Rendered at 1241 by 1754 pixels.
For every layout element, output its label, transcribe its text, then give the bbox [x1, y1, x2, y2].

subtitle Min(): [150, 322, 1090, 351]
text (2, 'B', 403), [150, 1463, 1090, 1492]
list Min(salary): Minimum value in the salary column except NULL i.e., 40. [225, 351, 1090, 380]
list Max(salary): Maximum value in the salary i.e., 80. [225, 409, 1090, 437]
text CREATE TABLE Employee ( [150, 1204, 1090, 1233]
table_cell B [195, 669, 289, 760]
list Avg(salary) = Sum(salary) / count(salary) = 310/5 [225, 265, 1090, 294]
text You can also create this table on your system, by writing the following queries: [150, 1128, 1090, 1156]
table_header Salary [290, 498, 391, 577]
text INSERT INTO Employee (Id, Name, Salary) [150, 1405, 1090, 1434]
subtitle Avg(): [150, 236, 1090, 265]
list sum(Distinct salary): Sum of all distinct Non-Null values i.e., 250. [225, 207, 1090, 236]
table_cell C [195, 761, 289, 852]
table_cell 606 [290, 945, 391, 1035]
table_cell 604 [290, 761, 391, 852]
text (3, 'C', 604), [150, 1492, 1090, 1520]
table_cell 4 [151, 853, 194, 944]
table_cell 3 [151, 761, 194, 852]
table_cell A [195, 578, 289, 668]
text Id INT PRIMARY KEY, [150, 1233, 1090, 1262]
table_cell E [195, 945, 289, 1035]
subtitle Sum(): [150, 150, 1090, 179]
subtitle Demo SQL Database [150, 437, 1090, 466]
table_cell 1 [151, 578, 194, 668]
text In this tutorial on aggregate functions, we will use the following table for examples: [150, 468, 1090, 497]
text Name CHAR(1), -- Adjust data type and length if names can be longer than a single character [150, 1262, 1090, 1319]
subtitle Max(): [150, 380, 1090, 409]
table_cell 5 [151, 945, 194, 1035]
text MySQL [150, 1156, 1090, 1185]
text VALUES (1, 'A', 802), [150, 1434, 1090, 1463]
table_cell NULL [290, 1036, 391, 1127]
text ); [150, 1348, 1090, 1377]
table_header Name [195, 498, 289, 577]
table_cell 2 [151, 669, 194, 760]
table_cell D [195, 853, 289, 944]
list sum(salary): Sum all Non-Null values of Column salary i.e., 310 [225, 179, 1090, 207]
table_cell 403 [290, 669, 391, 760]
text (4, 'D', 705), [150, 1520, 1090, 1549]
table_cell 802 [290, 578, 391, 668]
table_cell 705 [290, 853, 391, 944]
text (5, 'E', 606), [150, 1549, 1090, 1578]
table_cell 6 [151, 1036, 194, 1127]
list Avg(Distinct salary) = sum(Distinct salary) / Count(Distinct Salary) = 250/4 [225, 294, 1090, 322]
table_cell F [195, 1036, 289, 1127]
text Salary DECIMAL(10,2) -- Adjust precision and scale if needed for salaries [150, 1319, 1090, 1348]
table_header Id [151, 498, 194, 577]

Exercise details> Determine how many lines of the listing hold the word "Name" and reply with that figure alone.

Your response> 3